MUSDA: Multi-source Multi-modality Unsupervised Domain Adaptive 3D Object Detection for Autonomous Driving
2026-05-11 • Computer Vision and Pattern Recognition
Computer Vision and Pattern Recognition
AI summaryⓘ
The authors developed a new way to improve 3D object detection for self-driving cars by using multiple labeled datasets from different sources and combining information from both cameras and LiDAR sensors, without needing new labels for the target environment. Their method uses special classifiers that align features from different sensors at multiple levels and creates a graph-based system to merge predictions from all sources effectively. They tested their framework on popular datasets and found it consistently outperformed existing methods. This approach helps adapt 3D detection models to new environments more easily and accurately.

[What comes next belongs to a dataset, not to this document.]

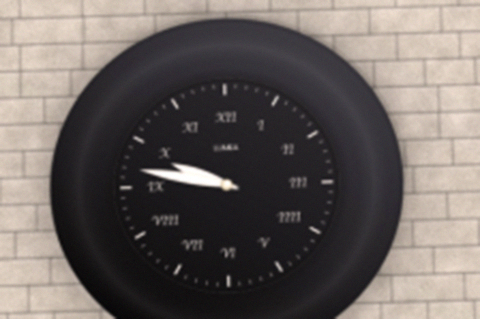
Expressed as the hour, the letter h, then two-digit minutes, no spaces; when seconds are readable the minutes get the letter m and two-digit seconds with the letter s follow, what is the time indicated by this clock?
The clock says 9h47
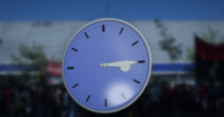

3D object detectionautonomous drivingdomain adaptationmulti-modalityLiDARcamera sensorsunsupervised learningprototype graphmulti-source fusionfeature alignment
Authors
Xiaohu Lu, Hamed Khatounabadi, Hayder Radha
Abstract
With the advancement of autonomous driving, numerous annotated multi-modality datasets have become available. This presents an opportunity to develop domain-adaptive 3D object detectors for new environments without relying on labor-intensive manual annotations. However, traditional domain adaptation methods typically focus on a single source domain or a single modality, limiting their effectiveness in multi-source, multi-modality scenarios. In this paper, we propose a novel framework for multi-source, multi-modality unsupervised domain adaptation in 3D object detection for autonomous driving. Given multiple labeled source domains and one unlabeled target domain, our framework first introduces hierarchical spatially-conditioned (HSC) domain classifiers, which jointly align features from both camera and LiDAR modalities at two distinct levels for each source-target domain pair. To effectively leverage information from multiple source domains, we construct a prototype graph between each pair of domains. Based on this, we develop a prototype graph weighted (PGW) multi-source fusion strategy to aggregate predictions from multiple source detection heads. Experimental results on three widely used 3D object detection datasets - Waymo, nuScenes, and Lyft - demonstrate that our proposed framework effectively integrates information across both modalities and source domains, consistently outperforming state-of-the-art methods.